#### [Directions for this task]
Any picture among the records should be left out, please; retype the rest exactly.

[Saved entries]
■ ■ ■ ■ ■

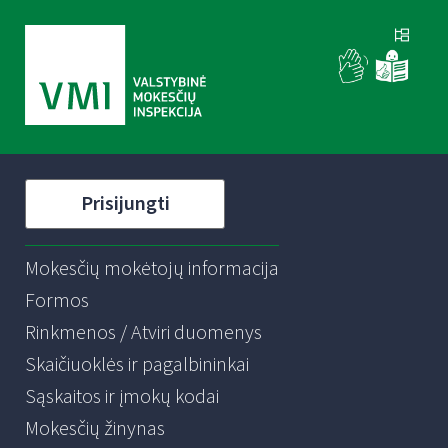
Prisijungti
Mokesčių mokėtojų informacija
Formos
Rinkmenos / Atviri duomenys
Skaičiuoklės ir pagalbininkai
Sąskaitos ir įmokų kodai
Mokesčių žinynas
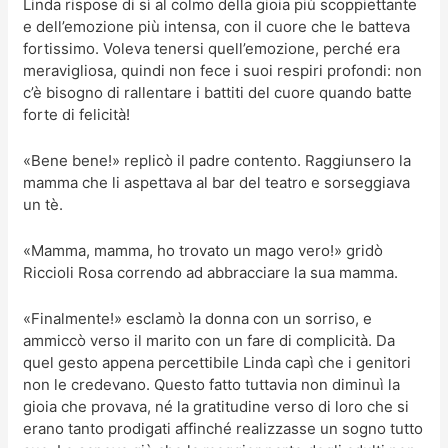
Linda rispose di sì al colmo della gioia più scoppiettante
e dell’emozione più intensa, con il cuore che le batteva
fortissimo. Voleva tenersi quell’emozione, perché era
meravigliosa, quindi non fece i suoi respiri profondi: non
c’è bisogno di rallentare i battiti del cuore quando batte
forte di felicità!
«Bene bene!» replicò il padre contento. Raggiunsero la
mamma che li aspettava al bar del teatro e sorseggiava
un tè.
«Mamma, mamma, ho trovato un mago vero!» gridò
Riccioli Rosa correndo ad abbracciare la sua mamma.
«Finalmente!» esclamò la donna con un sorriso, e
ammiccò verso il marito con un fare di complicità. Da
quel gesto appena percettibile Linda capì che i genitori
non le credevano. Questo fatto tuttavia non diminuì la
gioia che provava, né la gratitudine verso di loro che si
erano tanto prodigati affinché realizzasse un sogno tutto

■ ■ ■ ■ ■

#### [Completed exercise]
Prisijungti
Mokesčių mokėtojų informacija
Formos
Rinkmenos / Atviri duomenys
Skaičiuoklės ir pagalbininkai
Sąskaitos ir įmokų kodai
Mokesčių žinynas
Linda rispose di sì al colmo della gioia più scoppiettante
e dell’emozione più intensa, con il cuore che le batteva
fortissimo. Voleva tenersi quell’emozione, perché era
meravigliosa, quindi non fece i suoi respiri profondi: non
c’è bisogno di rallentare i battiti del cuore quando batte
forte di felicità!
«Bene bene!» replicò il padre contento. Raggiunsero la
mamma che li aspettava al bar del teatro e sorseggiava
un tè.
«Mamma, mamma, ho trovato un mago vero!» gridò
Riccioli Rosa correndo ad abbracciare la sua mamma.
«Finalmente!» esclamò la donna con un sorriso, e
ammiccò verso il marito con un fare di complicità. Da
quel gesto appena percettibile Linda capì che i genitori
non le credevano. Questo fatto tuttavia non diminuì la
gioia che provava, né la gratitudine verso di loro che si
erano tanto prodigati affinché realizzasse un sogno tutto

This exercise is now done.